[Text provided]
■ ■ ■ ■ ■ ■ ■
Last Saturday I woke up and thought I'd finally get round to painting the fence, something I've been meaning to do for about a year but have been putting off (more on procrastination later). I figured it'd only take a couple of hours; oh how wrong I was, as I found myself painting the final panels on Bank Holiday Monday morning following a second trip to Homebase for more wood stain. So while it is a good thing that I am in charge of the fence, and it is in my power to make it presentable and make vague attempts to stop it rotting away further, it is not so brilliant when such responsibilities knacker up your plans for the long weekend.
It was particularly galling since I'd earmarked the bank holiday to get back into writing the novel. Yes, I'm indulging in that most cliched of pursuits and it doesn't help that I keep catching repeats of Family Guy where Stewie rips the piss out of Brian for his continuing failure to complete his clearly terrible novel. I've wanted to be "a writer" since I was tiny – ever since I realised that books only came into existence after somebody created them, in fact – but the attempt still fills me with a certain embarrassed shame. I think I'm capable of producing 100,000 words of literary merit, do I? Hmm? Honest answer: I don't know, but I sure as hell won't know unless I try. And since I outed my attempts on Twitter last week I might as well make a clean breast of it.
I could probably do with the ritual humiliation of public confession since I am simply abysmal at self discipline. This wretched bundle of sentences has been on pause at the 10,000 word mark since I went back to work because I lack the hard willpower to force myself to sit down in the evenings, or at weekends, or even in the mornings before I get properly get up, to add a couple of hundred words here and there. It was slightly gratifying to read a bunch of writers in the Guardian a few months ago (and which I now can't find), talk about how hard they find writing, and I know it's not just a case of bashing out 300 words off the top of my head on a particular topic as I can do for Londonist every lunchtime. This requires deeper thought, an immersion, if you will. I also know that these are excuses, and that lapses in deep thought can be fixed in the editing and revision processes, and that all I'm doing is weaselling out of completing the first draft. Because, what if it's rubbish? What if it turns out I can't write something of that length after all? What if this exercise exposes my ambitions as pathetic and hopeless? I also know that on the Screenwipe writers' special last December, Russell T Davies said you're not a writer until you've written something. I felt personally chastised. And I know that all my prevarications and self doubts are all just variants on the theme of procrastination and that there is a masterpiece within. Bloated self confidence and self doubt; we are all of us a little bipolar, I think.
And then an entire three day period gets wiped out by fracking garden maintenance. Even my best laid plans get derailed by the delaying tactics of fences.
■ ■ ■ ■ ■ ■ ■
[Data provided]
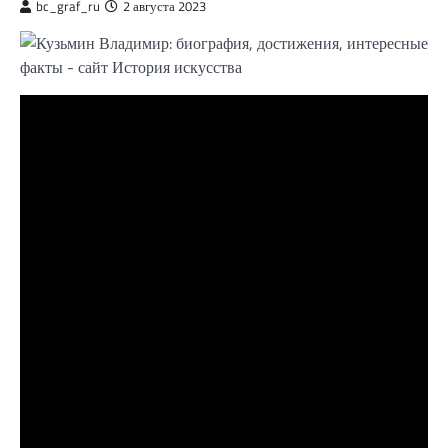
bc_graf_ru
2 августа 2023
■ ■ ■ ■ ■ ■ ■
[What you should do] Repeat the passage from the post about the fence and the novel, starting with "And then an" and going on through "tactics of fences.".

[Solution for this exercise]
And then an entire three day period gets wiped out by fracking garden maintenance. Even my best laid plans get derailed by the delaying tactics of fences.